La pieza recuerda a las llamadas “cabezas trofeo” del estilo Comala del arte de la cultura de la tumbas de tiro, cuyo desarrollo se ubica en gran parte del Occidente de Mesoamérica, del 300 a.C. al 600 d.C.
Los rasgos que contrastan con las cabezas trofeo se perciben en especial en la vista de perfil, con la nariz y las mejillas aplanadas, la figuración del cabello con flecos rectos a los lados y tres protuberancias cónicas semejantes a pelo atado, así como la superficie opaca, sin bruñir.
El arte precolombino ha sido profusamente reproducido y refigurado, con múltiples y variadas intenciones. En el caso del arte de la cultura de las tumbas de tiro sobresalen los usos artísticos que le dio Diego Rivera, en particular porque fue un entusiasta coleccionista de su escultura cerámica. Varias piezas aparecen en sus murales e igualmente las empleó Frida Kahlo como motivo en su obra de caballete.
Rivera desempeñó un papel sustancial para el conocimiento histórico de la antigua cultura de las tumbas de tiro, a partir del reconocimiento estético que hizo de su arte en el contexto del movimiento moderno mundial, en la corriente denominada “primitivismo”, así como en el de la revaloración de lo indígena precolombino durante la etapa post-revolucionaria de México. Vale la pena extendernos brevemente en este asunto.
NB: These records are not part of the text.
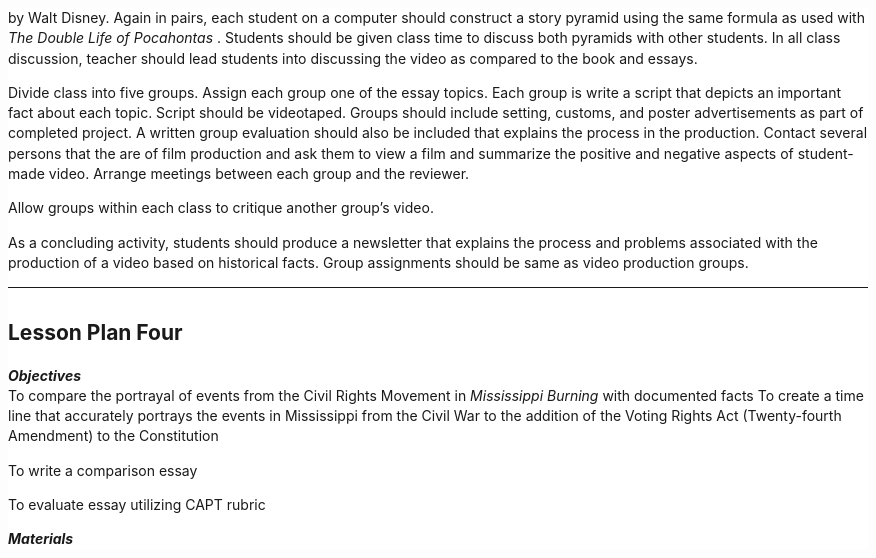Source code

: by Walt Disney. Again in pairs, each student on a computer should construct a story pyramid using the same formula as used with
<i>
The Double Life of Pocahontas
</i>
. Students should be given class time to discuss both pyramids with other students. In all class discussion, teacher should lead students into discussing the video as compared to the book and essays.
</p>
<p>
Divide class into five groups. Assign each group one of the essay topics. Each group is write a script that depicts an important fact about each topic. Script should be videotaped. Groups should include setting, customs, and poster advertisements as part of completed project. A written group evaluation should also be included that explains the process in the production. Contact several persons that the are of film production and ask them to view a film and summarize the positive and negative aspects of student-made video. Arrange meetings between each group and the reviewer.
</p>
<p>
Allow groups within each class to critique another group’s video.
</p>
<p>
As a concluding activity, students should produce a newsletter that explains the process and problems associated with the production of a video based on historical facts. Group assignments should be same as video production groups.
</p>
<hr/>
<h2>
Lesson Plan Four
</h2>
<p>
<b>
<i>
<i>
<b>
Objectives
</b>
</i>
</i>
</b>
<br/>
To compare the portrayal of events from the Civil Rights Movement in
<i>
Mississippi Burning
</i>
with documented facts To create a time line that accurately portrays the events in Mississippi from the Civil War to the addition of the Voting Rights Act (Twenty-fourth Amendment) to the Constitution
</p>
<p>
To write a comparison essay
</p>
<p>
To evaluate essay utilizing CAPT rubric
</p>
<p>
<b>
<i>
<i>
<b>
Materials
</b>
</i>
</i>
</b>
<br/>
Desde la década de 1920 la escultura de la cultura de tumbas de tiro recibió mayor atención cuando artistas reconocidos como Diego Rivera, Roberto Montenegro, Carlos Orozco y Miguel Covarrubias comenzaron a coleccionarla y dieron a conocer sus acervos. Tal como lo asentó Covarrubias, este arte había sido prácticamente ignorado por los arqueólogos, hasta que los artistas modernos mexicanos “descubrieron el arte violento y lleno de fuerza del Occidente de México, al dedicarse apasionadamente a formar grandes colecciones”.
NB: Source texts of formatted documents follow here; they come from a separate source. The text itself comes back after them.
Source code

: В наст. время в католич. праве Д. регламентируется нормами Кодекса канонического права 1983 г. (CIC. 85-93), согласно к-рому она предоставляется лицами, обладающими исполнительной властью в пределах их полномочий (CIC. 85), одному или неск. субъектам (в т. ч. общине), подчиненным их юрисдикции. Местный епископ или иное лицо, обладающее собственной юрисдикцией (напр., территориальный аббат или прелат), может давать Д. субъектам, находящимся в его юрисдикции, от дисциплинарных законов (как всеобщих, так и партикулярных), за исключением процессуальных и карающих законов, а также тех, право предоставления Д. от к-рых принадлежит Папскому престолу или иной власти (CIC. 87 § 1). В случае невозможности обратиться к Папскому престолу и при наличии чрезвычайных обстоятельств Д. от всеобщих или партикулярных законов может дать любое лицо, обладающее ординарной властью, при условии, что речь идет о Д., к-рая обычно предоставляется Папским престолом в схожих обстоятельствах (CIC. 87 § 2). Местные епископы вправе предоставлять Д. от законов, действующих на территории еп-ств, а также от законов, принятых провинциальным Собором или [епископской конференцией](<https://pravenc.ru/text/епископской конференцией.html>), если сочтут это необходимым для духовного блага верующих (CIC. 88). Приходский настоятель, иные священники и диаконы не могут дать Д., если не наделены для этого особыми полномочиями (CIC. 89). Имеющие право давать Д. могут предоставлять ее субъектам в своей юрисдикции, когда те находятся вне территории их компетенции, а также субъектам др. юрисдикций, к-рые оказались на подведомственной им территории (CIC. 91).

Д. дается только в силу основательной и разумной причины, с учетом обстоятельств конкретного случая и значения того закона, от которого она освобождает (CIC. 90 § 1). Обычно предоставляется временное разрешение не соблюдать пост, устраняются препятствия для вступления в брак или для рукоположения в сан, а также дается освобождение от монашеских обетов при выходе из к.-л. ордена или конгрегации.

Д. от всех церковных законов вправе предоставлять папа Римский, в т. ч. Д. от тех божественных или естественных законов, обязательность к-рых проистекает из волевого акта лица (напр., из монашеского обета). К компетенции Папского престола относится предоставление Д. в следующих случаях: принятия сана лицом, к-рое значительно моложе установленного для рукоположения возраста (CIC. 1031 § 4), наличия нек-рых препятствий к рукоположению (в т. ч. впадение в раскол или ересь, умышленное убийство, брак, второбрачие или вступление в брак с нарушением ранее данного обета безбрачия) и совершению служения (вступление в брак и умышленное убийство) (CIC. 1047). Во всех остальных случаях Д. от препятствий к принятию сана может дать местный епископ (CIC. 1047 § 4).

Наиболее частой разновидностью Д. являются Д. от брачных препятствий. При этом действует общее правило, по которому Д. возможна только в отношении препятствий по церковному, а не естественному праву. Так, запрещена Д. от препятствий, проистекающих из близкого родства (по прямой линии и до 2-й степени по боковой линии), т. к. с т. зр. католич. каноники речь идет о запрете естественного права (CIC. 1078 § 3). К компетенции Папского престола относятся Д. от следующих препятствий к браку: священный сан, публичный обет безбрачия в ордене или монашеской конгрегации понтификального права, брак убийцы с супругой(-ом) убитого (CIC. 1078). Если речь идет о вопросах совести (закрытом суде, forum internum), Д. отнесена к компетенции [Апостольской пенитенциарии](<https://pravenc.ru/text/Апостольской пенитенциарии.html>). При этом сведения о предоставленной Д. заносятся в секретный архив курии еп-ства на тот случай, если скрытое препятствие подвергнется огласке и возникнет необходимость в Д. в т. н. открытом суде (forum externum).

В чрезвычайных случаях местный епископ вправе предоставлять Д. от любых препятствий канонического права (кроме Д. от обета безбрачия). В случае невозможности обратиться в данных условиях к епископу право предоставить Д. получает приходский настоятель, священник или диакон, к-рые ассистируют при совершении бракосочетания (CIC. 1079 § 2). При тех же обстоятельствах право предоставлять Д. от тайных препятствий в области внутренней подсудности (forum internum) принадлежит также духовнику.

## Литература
Hasta 1956 Rivera llegó a reunir 59,400 piezas, la gran mayoría esculturas provenientes de las tumbas de tiro de Nayarit, Jalisco y Colima. Entre las primeras publicaciones en las que aparecieron están los catálogos fotográficos Art in Ancient Mexico: Selected and Photographed from the Collection of Diego Rivera (1941) y L´art tarasque du Mexique (1952). La fama definitiva deriva de su primera magna exhibición en la primavera de 1946 en el Palacio de Bellas Artes, la cual tuvo dos repercusiones principales: por un lado el incremento de su demanda comercial y, por otro, promovió la atención académica. En este orden de ideas, se publicó el catálogo de la exposición con estudios del historiador de arte Salvador Toscano, el etnólogo Paul Kirchhoff y el antropólogo Daniel Rubín de la Borbolla, y en septiembre del mismo año “El Occidente de México” fue el tema de la Cuarta Reunión de Mesa Redonda de la Sociedad Mexicana de Antropología. Aquí Isabel Kelly expuso información trascendental: eliminó la errónea atribución a los tarascos o purépechas e indicó su antigüedad, mucho mayor a lo que se pensaba.
En las investigaciones de esta antropóloga estadounidense igualmente intervino el coleccionismo. Por un lado, en sus exhaustivas temporadas de campo, estudió acervos privados en la zona y buscó la colaboración experta de los “moneros” dedicados a la extracción de las obras; de otro lado, sus trabajos, iniciados en la década de 1930, se hicieron con los auspicios de la Universidad de California, cuyo prolongado interés en el pasado del Occidente comenzó hacia 1930 e involucró la adquisición o donación de varias colecciones de arte antiguo de la región.
Respecto a nuestra vasija escultórica, es claro que plasma un individuo muerto: en los cánones mesoamericanos así se interpretan los ojos cerrados, y asimismo las representaciones de cabezas exentas con los ojos cerrados se identifican con las decapitaciones de los enemigos. La boca abierta, con el labio inferior caído, enfatiza tal estado. En el acervo del Museo Amparo existen sobresalientes expresiones de este tipo, propias del referido desarrollo del Occidente.